Si le champ médiatique a acquis de fait depuis les années 1970 dans différents cadres nationaux le pouvoir de décider de produire ou non des classements sur le monde académique, l’étude à petite échelle de la fabrique des classements académiques médiatiques (cam) a révélé les rapports d’interdépendance entre le champ journalistique et le champ académique qui sont à l’œuvre dans leur production. Entité évaluée subissant positivement ou négativement la parution des cam, l’espace académique sait se montrer aussi engagé dans cette production journalistique : en tant que source pour la définition de critères, la mise en place de méthodologies, la fourniture des données, voire en tant que ressource pour le traitement statistique, le monde académique contribue sur un plan cognitif et pratique à la production de cam ; en tant qu’annonceur, il participe au volet commercial de l’opération. La communication sera fondée sur l’étude de deux titres de la presse magazine française grand public spécialisée en éducation : Le Monde de l’Éducation, qui a produit des classements de 1976 à 1998, et l’Étudiant, qui a réalisé des classements de 1979 jusqu’à nos jours. Trois méthodes seront croisées. Une analyse de corpus fondée sur l’ensemble des classements produits par ces titres et limitée aux critiques publiées dans les supports, une série de 25 entretiens réalisés auprès de journalistes et dans lesquels la question des critiques a été abordée et l’étude d’archives prenant appui sur des courriels de réaction. Le croisement de ces méthodes nous permettra d’approcher la réactivité journalistique aux critiques des classements comme un travail organisé.

  • Ysé Vauchez (Université Paris 1, CESSP/CRPS, INA), « Bienvenue à tous les membres de la PQRR, Presse Quotidienne Régionale de Réinformation !’ : les hommages paradoxaux des militants d’extrême-droite au champ du journalisme professionnel ».

Cette communication souhaite interroger la nature des relations entre les agents issus de deux espaces sociaux que tout semble opposer – les journalistes dits « fact-checkeurs », d’un côté, et les militants de la « réinformation » d’extrême-droite, d’un autre – autour de la question de l’énonciation de la « bonne » information. Cette recherche est fondée sur une étude empirique à la fois « online » (analyse d’un corpus de 55 sites web) et « offline » (entretiens et observations) des activités de ces groupes d’extrême-droite qui prétendent mener une bataille culturelle en revendiquant un journalisme très engagé politiquement. Il s’agit plus précisément de saisir les mécanismes paradoxaux par lesquels ces « réinformateurs » importent dans ce sous-espace militant des pratiques et des normes issues du champ journalistique professionnel, les menant à adopter une double posture de détestation et de mimétisme à son égard.


 Comité d’organisation

Berthaut, B. Ferron

Comité scientifique

Hadj Belgacem, J. Berthaut, S. Bouron, I. Chupin J.-B. Comby, B. Ferron, N. Hubé, N. Kaciaf, M. Mille, J. Sedel, K. Souanef.


Créé en 2002, le réseau thématique « Sociologie des médias » (RT 37) est l’un des cinquante réseaux thématiques de l’Association Française de Sociologie.

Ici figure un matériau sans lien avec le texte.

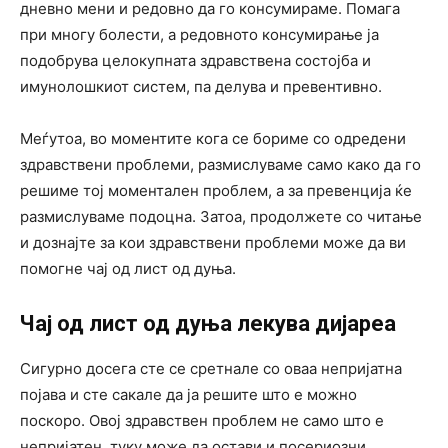
дневно мени и редовно да го консумираме. Помага
при многу болести, а редовното консумирање ја
подобрува целокупната здравствена состојба и
имунолошкиот систем, па делува и превентивно.
Меѓутоа, во моментите кога се бориме со одредени
здравствени проблеми, размислуваме само како да го
решиме тој моментален проблем, а за превенција ќе
размислуваме подоцна. Затоа, продолжете со читање
и дознајте за кои здравствени проблеми може да ви
помогне чај од лист од дуња.
Чај од лист од дуња лекува дијареа
Сигурно досега сте се сретнале со оваа непријатна
појава и сте сакале да ја решите што е можно
поскоро. Овој здравствен проблем не само што е
непријатен, туку може да остави и посериозни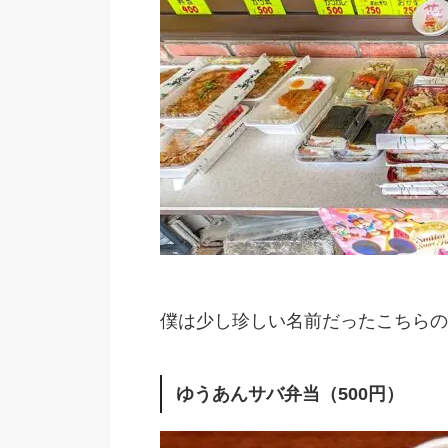
僕は少し珍しい名前だったこちらの
ゆうあんサバ弁当（500円）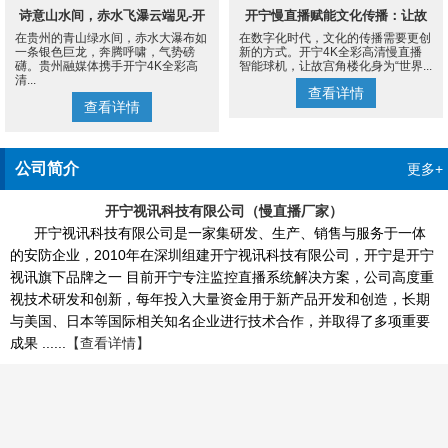
诗意山水间，赤水飞瀑云端见-开
开宁慢直播赋能文化传播：让故
在贵州的青山绿水间，赤水大瀑布如
在数字化时代，文化的传播需要更创
宁4K慢直播摄像机
宫角楼成为世界的文化客厅
一条银色巨龙，奔腾呼啸，气势磅
新的方式。开宁4K全彩高清慢直播
礴。贵州融媒体携手开宁4K全彩高
智能球机，让故宫角楼化身为“世界...
清...
查看详情
查看详情
公司简介
更多+
开宁视讯科技有限公司（慢直播厂家）
开宁视讯科技有限公司是一家集研发、生产、销售与服务于一体
的安防企业，2010年在深圳组建开宁视讯科技有限公司，开宁是开宁
视讯旗下品牌之一 目前开宁专注监控直播系统解决方案，公司高度重
视技术研发和创新，每年投入大量资金用于新产品开发和创造，长期
与美国、日本等国际相关知名企业进行技术合作，并取得了多项重要
成果 ......
【查看详情】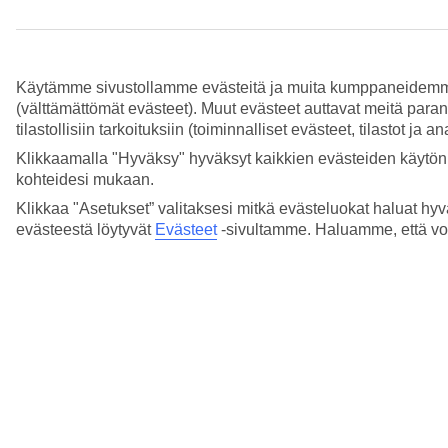
Miten ilmoitan vahingosta Allianz -
vakuutusyhtiöön?
Lue lisää
Käytämme sivustollamme evästeitä ja muita kumppaneidemme tar
(välttämättömät evästeet). Muut evästeet auttavat meitä para
Miten voin antaa palautetta matkastani?
tilastollisiin tarkoituksiin (toiminnalliset evästeet, tilastot ja 
Lue lisää
Klikkaamalla "Hyväksy" hyväksyt kaikkien evästeiden käytön.
kohteidesi mukaan.
Mitä teen, kun laukkuni ei tullut perille tai se
Klikkaa "Asetukset” valitaksesi mitkä evästeluokat haluat hyv
on vahingoittunut?
evästeestä löytyvät
Evästeet
-sivultamme.
Haluamme, että voit
Lue lisää
Mitä teen jos tax free-tilaustani ei toimitettu tai
tilaus on puutteellinen?
Lue lisää
Voinko nähdä reklamaationi tilan?
Lue lisää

Il vise à fournir un espace de travail commun à l’ensemble des chercheurs travaillant sur le journalisme et les médias dans une perspective sociologique. Ce domaine de recherche analyse la structure et les dynamiques d’autonomisation du champ journalistique, en particulier vis-à-vis des champs politique, économique et culturels ; les conditions de travail et les propriétés sociales des journalistes et des autres professionnels des médias ; le fonctionnement et les formes d’organisation des différentes organisations et institutions médiatiques ; l’analyse des productions et des visions du monde social que véhiculent les médias ; et enfin leur réception et leurs usages par les publics. Dans une démarche sociologique critique intégrée, l’objectif est d’articuler ces différents niveaux d’analyse pour réinscrire la sociologie du journalisme et des médias dans une sociologie générale. Le RT37 entend ainsi structurer un espace de débat scientifique en sociologie du journalisme et des médias, lui donner une meilleure visibilité académique, y compris internationale, et développer les échanges et passerelles avec les autres secteurs et spécialités de la sociologie.